Mr Cook said technologies like smart phones and iPads already use the sense of touch, and ‘gesture technology’ is able to interpret human movement, but this next step would mean not using your hands at all.
“If you look at what touch did, I don’t think I know anyone who doesn’t have a touch phone, and if you look at what gesture did, that’s really heavily used, and this is the next technology for doing that,” he said.
Other practical applications for the brainwave-reading headsets include enabling those who are disabled to complete tasks like moving a wheelchair in the desired direction by visualising the movement.
A developer at the University of Sydney demonstrates the ‘MindWave’ headset.
Mr Cook said using the technology, people can train their brains to affect things in the physical world.
“You have to learn what it is in your brain that triggers that movement because every brain is a little bit different,” he said.
“There’s something that you focus on that for you works but for someone else might not.”

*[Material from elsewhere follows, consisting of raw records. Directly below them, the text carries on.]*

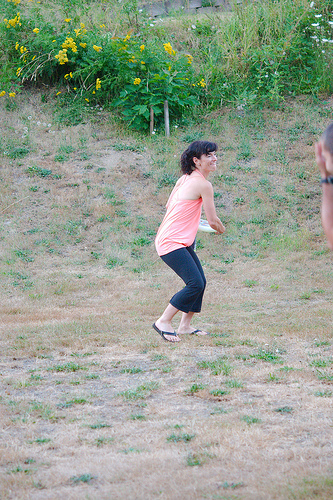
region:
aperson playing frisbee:
[122, 117, 230, 361]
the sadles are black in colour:
[146, 309, 184, 353]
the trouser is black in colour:
[161, 241, 207, 310]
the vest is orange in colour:
[172, 167, 207, 254]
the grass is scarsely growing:
[36, 359, 148, 434]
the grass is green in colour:
[59, 399, 87, 409]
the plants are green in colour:
[61, 13, 184, 103]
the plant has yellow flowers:
[44, 15, 190, 93]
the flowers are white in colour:
[292, 8, 332, 60]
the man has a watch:
[315, 162, 332, 184]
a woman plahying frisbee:
[87, 126, 330, 345]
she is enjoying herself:
[124, 134, 252, 355]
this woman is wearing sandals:
[135, 293, 224, 362]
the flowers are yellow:
[7, 15, 214, 102]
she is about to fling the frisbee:
[177, 195, 238, 245]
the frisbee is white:
[196, 216, 228, 238]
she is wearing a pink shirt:
[144, 183, 212, 254]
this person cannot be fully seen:
[287, 118, 330, 247]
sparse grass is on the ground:
[26, 140, 290, 338]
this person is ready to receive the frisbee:
[289, 108, 330, 265]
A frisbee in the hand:
[201, 225, 208, 230]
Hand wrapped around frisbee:
[214, 230, 220, 233]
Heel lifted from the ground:
[153, 326, 155, 327]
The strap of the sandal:
[168, 332, 173, 334]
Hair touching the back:
[186, 170, 191, 174]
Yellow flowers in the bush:
[66, 40, 73, 45]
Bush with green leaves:
[145, 90, 162, 98]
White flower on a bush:
[313, 24, 318, 26]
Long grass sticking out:
[237, 21, 250, 55]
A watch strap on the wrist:
[322, 180, 330, 181]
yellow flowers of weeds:
[3, 4, 203, 120]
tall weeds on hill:
[5, 4, 328, 125]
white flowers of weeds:
[310, 5, 329, 57]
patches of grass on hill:
[5, 100, 328, 267]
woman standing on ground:
[152, 138, 224, 340]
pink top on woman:
[154, 173, 210, 256]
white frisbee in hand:
[197, 218, 224, 233]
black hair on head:
[179, 139, 218, 174]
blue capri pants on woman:
[161, 245, 206, 313]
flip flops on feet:
[153, 320, 205, 342]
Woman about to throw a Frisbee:
[153, 140, 225, 343]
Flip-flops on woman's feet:
[152, 317, 207, 343]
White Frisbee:
[198, 217, 214, 234]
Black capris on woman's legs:
[159, 236, 207, 316]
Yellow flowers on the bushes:
[2, 0, 209, 134]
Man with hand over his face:
[315, 118, 332, 255]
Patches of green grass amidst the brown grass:
[0, 113, 330, 497]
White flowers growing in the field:
[306, 0, 331, 93]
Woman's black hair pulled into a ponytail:
[180, 139, 219, 178]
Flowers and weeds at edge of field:
[3, 0, 330, 152]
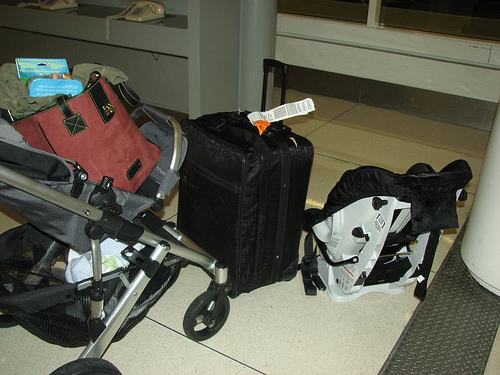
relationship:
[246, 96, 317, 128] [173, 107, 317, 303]
luggage sticker on suitcase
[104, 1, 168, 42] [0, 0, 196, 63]
corded telephone on shelf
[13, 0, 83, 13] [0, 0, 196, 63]
corded telephone on shelf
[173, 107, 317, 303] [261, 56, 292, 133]
suitcase has handle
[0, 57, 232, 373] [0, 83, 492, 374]
baby stroller on floor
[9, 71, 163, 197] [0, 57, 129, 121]
bag has goods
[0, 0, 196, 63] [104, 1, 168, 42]
shelf has corded telephone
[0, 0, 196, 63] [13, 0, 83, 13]
shelf has corded telephone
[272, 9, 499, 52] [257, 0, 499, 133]
window seal in background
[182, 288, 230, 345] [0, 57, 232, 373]
wheel on baby stroller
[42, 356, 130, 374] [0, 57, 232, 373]
wheel on baby stroller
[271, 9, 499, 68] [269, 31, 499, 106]
windowsill has base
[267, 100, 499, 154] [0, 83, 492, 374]
seam in floor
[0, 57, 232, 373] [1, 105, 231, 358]
baby stroller has aluminum frame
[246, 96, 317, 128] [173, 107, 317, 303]
luggage sticker on luggage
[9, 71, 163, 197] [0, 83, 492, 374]
bag on floor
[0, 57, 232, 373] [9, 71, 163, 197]
baby stroller has luggage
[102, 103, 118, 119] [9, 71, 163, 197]
latch on bag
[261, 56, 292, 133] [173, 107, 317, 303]
handle on luggage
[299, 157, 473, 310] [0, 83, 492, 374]
car seat on floor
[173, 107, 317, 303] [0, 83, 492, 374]
luggage on floor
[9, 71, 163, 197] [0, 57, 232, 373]
bag on baby stroller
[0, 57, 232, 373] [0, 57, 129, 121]
baby stroller has items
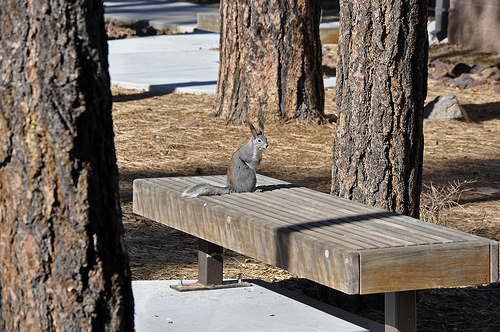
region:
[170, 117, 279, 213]
grey squirrel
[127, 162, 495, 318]
brown bench on a grey cement slab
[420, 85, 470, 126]
grey rock on the ground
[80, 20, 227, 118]
snow on the ground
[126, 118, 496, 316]
squirrel sitting on a bench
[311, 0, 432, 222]
tree trunk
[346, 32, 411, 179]
bark of a tree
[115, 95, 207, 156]
brown patch of ground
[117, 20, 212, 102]
snowy patch of ground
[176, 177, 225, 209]
tail of a grey squirrel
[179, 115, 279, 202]
gray rabbit on a bench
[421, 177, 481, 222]
shrub to the right of the bench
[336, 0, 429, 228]
tree trunk directly behind the bench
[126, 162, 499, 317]
wooden bench with metal legs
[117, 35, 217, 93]
light-colored cement in the background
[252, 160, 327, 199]
shadow cast by rabbit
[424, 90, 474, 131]
pointed rock to the right of the tree that is next to the bench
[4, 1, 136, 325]
tree in foreground on the left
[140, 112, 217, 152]
straw on the ground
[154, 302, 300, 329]
cement area in foreground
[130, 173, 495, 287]
brown wooden bench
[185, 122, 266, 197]
gray squirrel sitting on a bench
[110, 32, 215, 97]
light gray cement sidewalk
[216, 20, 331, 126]
large brown tree trunk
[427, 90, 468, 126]
small gray rock landscaping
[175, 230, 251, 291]
metal bench legs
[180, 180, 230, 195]
soft furry gray tail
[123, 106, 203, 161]
Dry brown landscaping material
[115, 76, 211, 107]
black tree shadow from the sun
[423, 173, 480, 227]
dry dead brown weed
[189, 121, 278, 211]
A squirrel perched on a bench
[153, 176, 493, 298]
A wooden bench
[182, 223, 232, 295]
Metal support under a wooden bench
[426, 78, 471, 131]
A rock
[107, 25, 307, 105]
A concrete drive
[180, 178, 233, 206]
A long gray squirrel tail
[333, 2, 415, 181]
Rough brown bark on the trunk of a tree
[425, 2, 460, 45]
A drain pipe attached to a building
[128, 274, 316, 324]
A concrete pad under a bench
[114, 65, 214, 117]
A shadow on the ground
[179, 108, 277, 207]
Squirrel on bench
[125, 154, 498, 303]
Bench is wood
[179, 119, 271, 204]
Squirrel is gray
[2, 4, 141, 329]
Trunk on left side of bench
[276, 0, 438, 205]
Trunks on right side of bench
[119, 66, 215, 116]
Shadow cast on ground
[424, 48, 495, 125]
Stones on ground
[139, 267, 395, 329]
Bench on concrete platform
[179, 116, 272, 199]
Squirrel face right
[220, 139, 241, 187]
Brown spot on back of squirrel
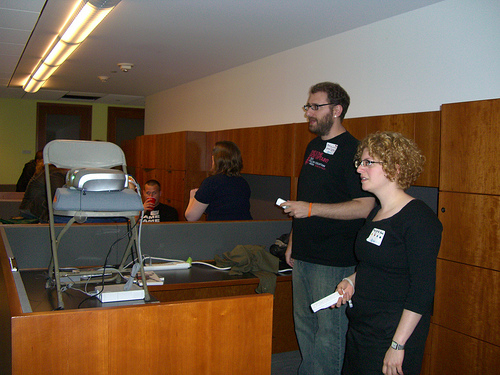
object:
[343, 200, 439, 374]
clothing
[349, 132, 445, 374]
woman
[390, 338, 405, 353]
watch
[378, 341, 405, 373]
hand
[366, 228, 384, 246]
name tag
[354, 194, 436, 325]
vest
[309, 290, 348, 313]
controller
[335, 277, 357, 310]
hand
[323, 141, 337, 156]
name tag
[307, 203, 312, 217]
wristband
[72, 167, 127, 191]
projector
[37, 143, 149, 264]
chair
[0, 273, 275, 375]
desk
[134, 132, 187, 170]
cabinets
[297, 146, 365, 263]
shirt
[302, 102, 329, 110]
glasses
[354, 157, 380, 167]
glasses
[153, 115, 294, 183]
wall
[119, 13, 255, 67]
ceiling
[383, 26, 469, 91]
wall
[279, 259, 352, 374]
jeans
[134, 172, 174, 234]
man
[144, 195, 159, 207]
cup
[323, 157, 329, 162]
words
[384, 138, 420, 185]
hair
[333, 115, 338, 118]
earring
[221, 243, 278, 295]
garment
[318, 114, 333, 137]
beard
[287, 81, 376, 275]
gamers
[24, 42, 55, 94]
light fixture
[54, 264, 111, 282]
surge protector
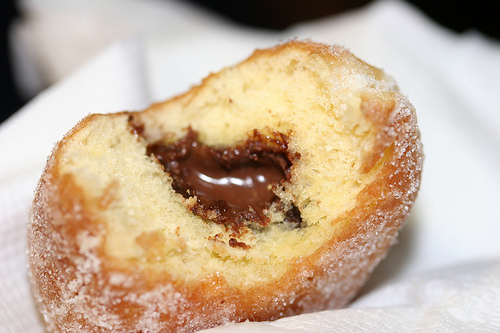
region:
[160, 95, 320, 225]
chocolate in the bread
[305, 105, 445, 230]
dark and light bread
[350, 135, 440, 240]
white sugar on the bread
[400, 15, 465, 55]
blurry background of photo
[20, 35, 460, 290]
food with bite taken out of it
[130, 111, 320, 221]
inner part of the bread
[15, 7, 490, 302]
photo with no people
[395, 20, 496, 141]
white napkin under bread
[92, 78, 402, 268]
bread with chocolate in the middle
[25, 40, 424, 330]
a chocolate filled donut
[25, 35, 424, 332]
a sugar chocolate filled donut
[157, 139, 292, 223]
chocolate inside a donut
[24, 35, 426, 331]
a bitten chocolate filled donut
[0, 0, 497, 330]
a chocolate filled donut on a white napkin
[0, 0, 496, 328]
a donut on top of a napkin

While the headsets are already available to purchase, the applications to support them are not yet there. Mr Cook predicts that within 18 to 24 months, that will change.
“There’s a lot of research going on in the corporate world right now around the internet of things, which is where you connect various senses like this to various other things that can create actions,” he said.
“The technology is not the hard bit, the creativity to use the technology in an interesting way and a meaningful way is the bit that we’re still working on.
“So I would suspect that within 12 months you’ll be able to buy them in the shops, and I would suspect not long after that they’ll be integrated with real technologies that make them really useful.”